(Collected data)
===============
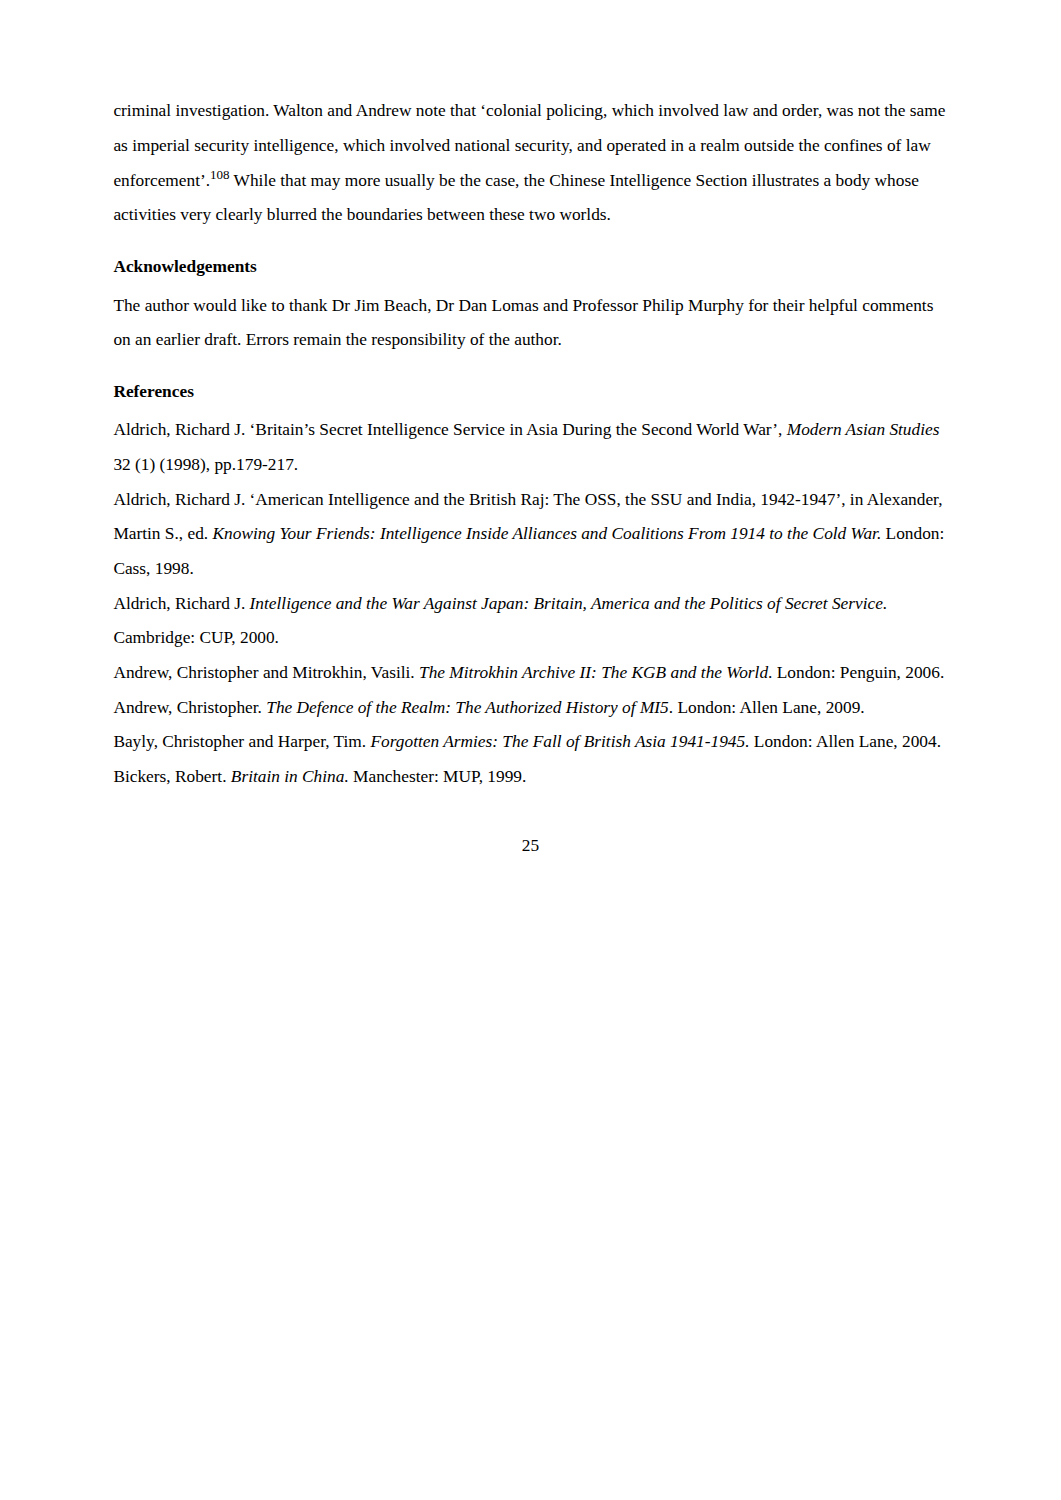criminal investigation. Walton and Andrew note that ‘colonial policing, which involved law and order, was not the same as imperial security intelligence, which involved national security, and operated in a realm outside the confines of law enforcement’.108 While that may more usually be the case, the Chinese Intelligence Section illustrates a body whose activities very clearly blurred the boundaries between these two worlds.
Acknowledgements
The author would like to thank Dr Jim Beach, Dr Dan Lomas and Professor Philip Murphy for their helpful comments on an earlier draft. Errors remain the responsibility of the author.
References
Aldrich, Richard J. ‘Britain’s Secret Intelligence Service in Asia During the Second World War’, Modern Asian Studies 32 (1) (1998), pp.179-217.
Aldrich, Richard J. ‘American Intelligence and the British Raj: The OSS, the SSU and India, 1942-1947’, in Alexander, Martin S., ed. Knowing Your Friends: Intelligence Inside Alliances and Coalitions From 1914 to the Cold War. London: Cass, 1998.
Aldrich, Richard J. Intelligence and the War Against Japan: Britain, America and the Politics of Secret Service. Cambridge: CUP, 2000.
Andrew, Christopher and Mitrokhin, Vasili. The Mitrokhin Archive II: The KGB and the World. London: Penguin, 2006.
Andrew, Christopher. The Defence of the Realm: The Authorized History of MI5. London: Allen Lane, 2009.
Bayly, Christopher and Harper, Tim. Forgotten Armies: The Fall of British Asia 1941-1945. London: Allen Lane, 2004.
Bickers, Robert. Britain in China. Manchester: MUP, 1999.
25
===============
• Exercise requirements:
Where a record holds a picture, leave the picture out and restate the rest word for word.

• Solution:
criminal investigation. Walton and Andrew note that ‘colonial policing, which involved law and order, was not the same as imperial security intelligence, which involved national security, and operated in a realm outside the confines of law enforcement’.108 While that may more usually be the case, the Chinese Intelligence Section illustrates a body whose activities very clearly blurred the boundaries between these two worlds.
Acknowledgements
The author would like to thank Dr Jim Beach, Dr Dan Lomas and Professor Philip Murphy for their helpful comments on an earlier draft. Errors remain the responsibility of the author.
References
Aldrich, Richard J. ‘Britain’s Secret Intelligence Service in Asia During the Second World War’, Modern Asian Studies 32 (1) (1998), pp.179-217.
Aldrich, Richard J. ‘American Intelligence and the British Raj: The OSS, the SSU and India, 1942-1947’, in Alexander, Martin S., ed. Knowing Your Friends: Intelligence Inside Alliances and Coalitions From 1914 to the Cold War. London: Cass, 1998.
Aldrich, Richard J. Intelligence and the War Against Japan: Britain, America and the Politics of Secret Service. Cambridge: CUP, 2000.
Andrew, Christopher and Mitrokhin, Vasili. The Mitrokhin Archive II: The KGB and the World. London: Penguin, 2006.
Andrew, Christopher. The Defence of the Realm: The Authorized History of MI5. London: Allen Lane, 2009.
Bayly, Christopher and Harper, Tim. Forgotten Armies: The Fall of British Asia 1941-1945. London: Allen Lane, 2004.
Bickers, Robert. Britain in China. Manchester: MUP, 1999.
25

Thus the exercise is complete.